_Exercise_
Convert all of the following lines into a numbered list, skipping any blank lines and leaving out the pictures.

_Source material_

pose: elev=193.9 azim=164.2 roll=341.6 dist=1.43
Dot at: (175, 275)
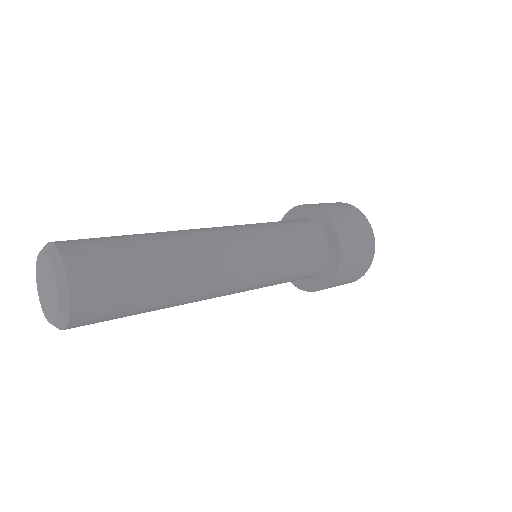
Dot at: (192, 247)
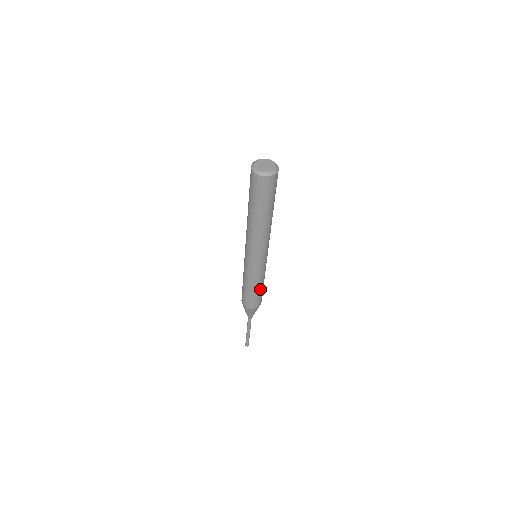
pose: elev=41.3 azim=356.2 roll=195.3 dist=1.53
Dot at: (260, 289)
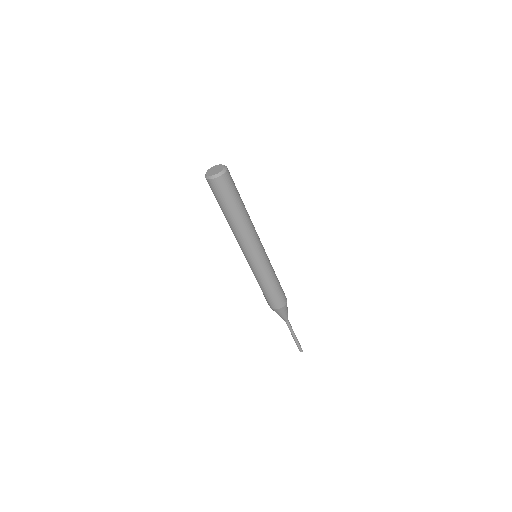
Dot at: (278, 283)
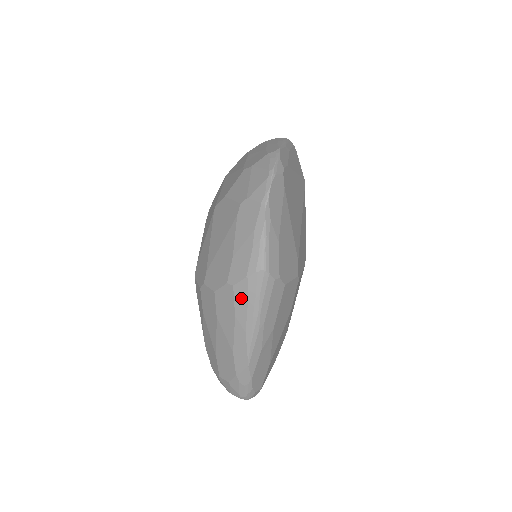
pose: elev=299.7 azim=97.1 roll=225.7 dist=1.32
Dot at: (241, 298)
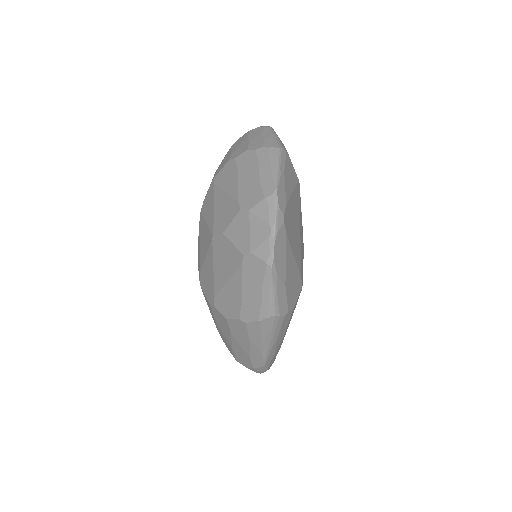
Dot at: (254, 331)
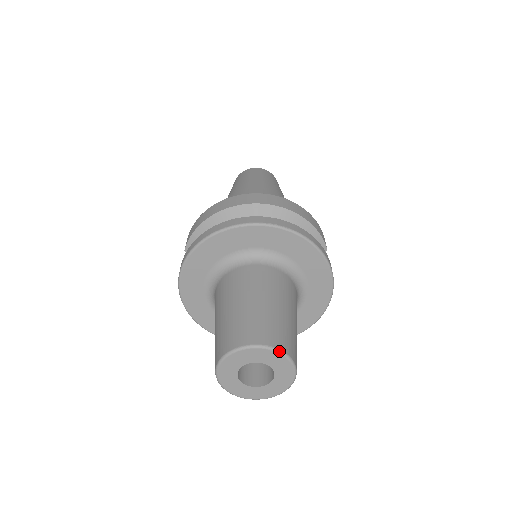
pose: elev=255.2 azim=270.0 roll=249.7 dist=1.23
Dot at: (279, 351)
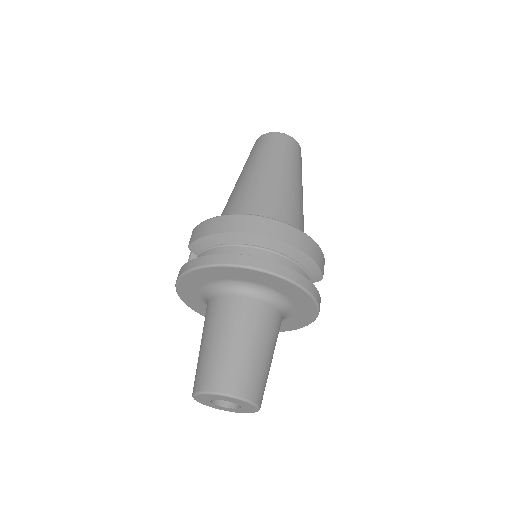
Dot at: (249, 402)
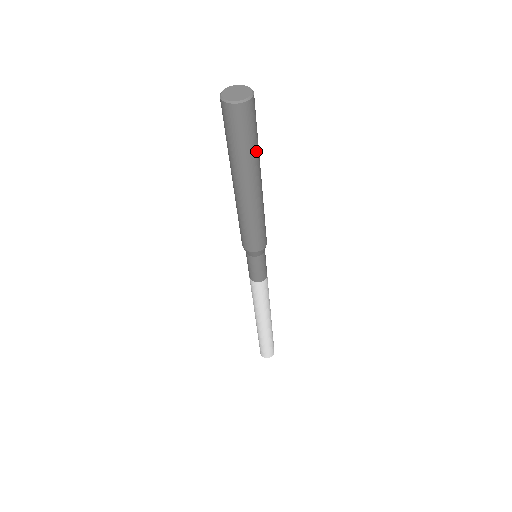
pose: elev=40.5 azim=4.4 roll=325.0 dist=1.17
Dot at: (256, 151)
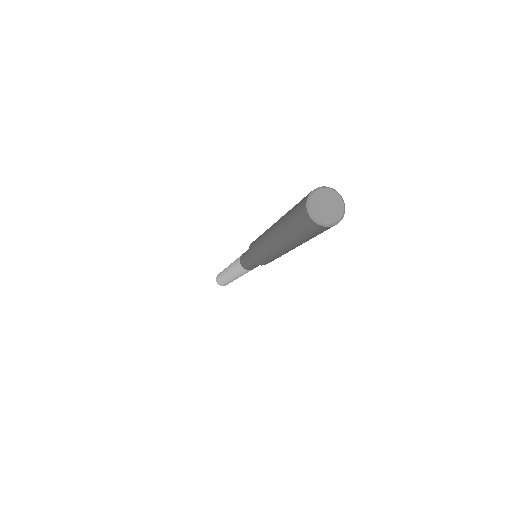
Dot at: occluded
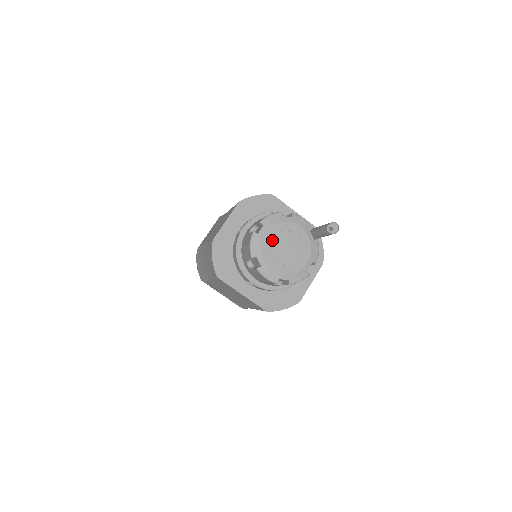
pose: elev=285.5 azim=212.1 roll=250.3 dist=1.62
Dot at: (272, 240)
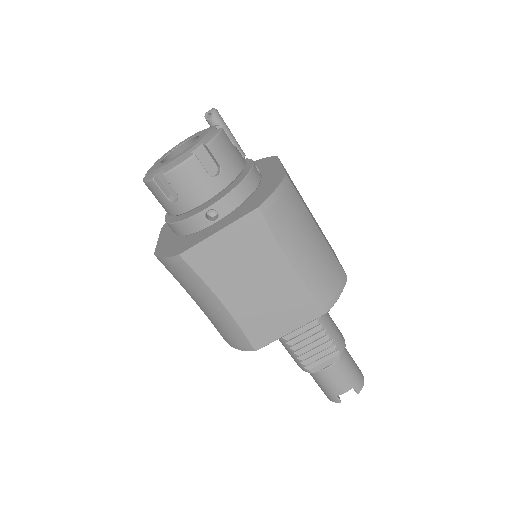
Dot at: occluded
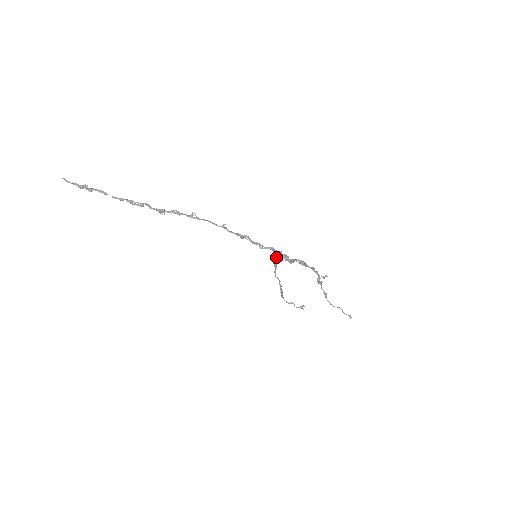
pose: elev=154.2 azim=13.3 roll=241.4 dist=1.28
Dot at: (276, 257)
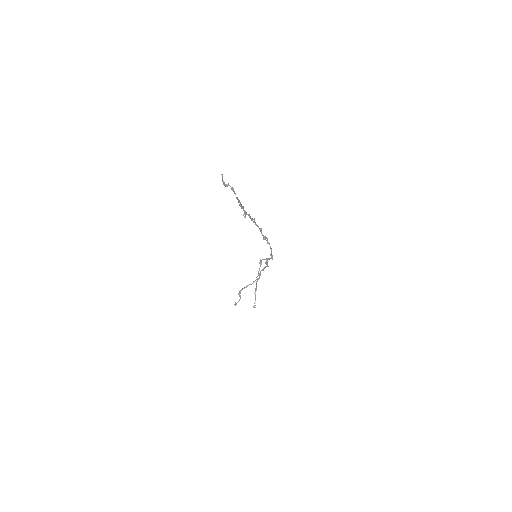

_The output_
1. pose: elev=193.9 azim=164.2 roll=341.6 dist=1.43
2. Dot at: (175, 275)
3. Dot at: (192, 247)
4. pose: elev=41.3 azim=356.2 roll=195.3 dist=1.53
5. Dot at: (260, 289)
6. Dot at: (278, 283)
7. pose: elev=299.7 azim=97.1 roll=225.7 dist=1.32
8. Dot at: (241, 298)
9. Dot at: (254, 331)
10. pose: elev=255.2 azim=270.0 roll=249.7 dist=1.23
11. Dot at: (279, 351)
12. Dot at: (249, 402)
13. pose: elev=40.5 azim=4.4 roll=325.0 dist=1.17
14. Dot at: (256, 151)
15. Dot at: occluded
16. pose: elev=285.5 azim=212.1 roll=250.3 dist=1.62
17. Dot at: (272, 240)
18. Dot at: occluded
19. pose: elev=154.2 azim=13.3 roll=241.4 dist=1.28
20. Dot at: (276, 257)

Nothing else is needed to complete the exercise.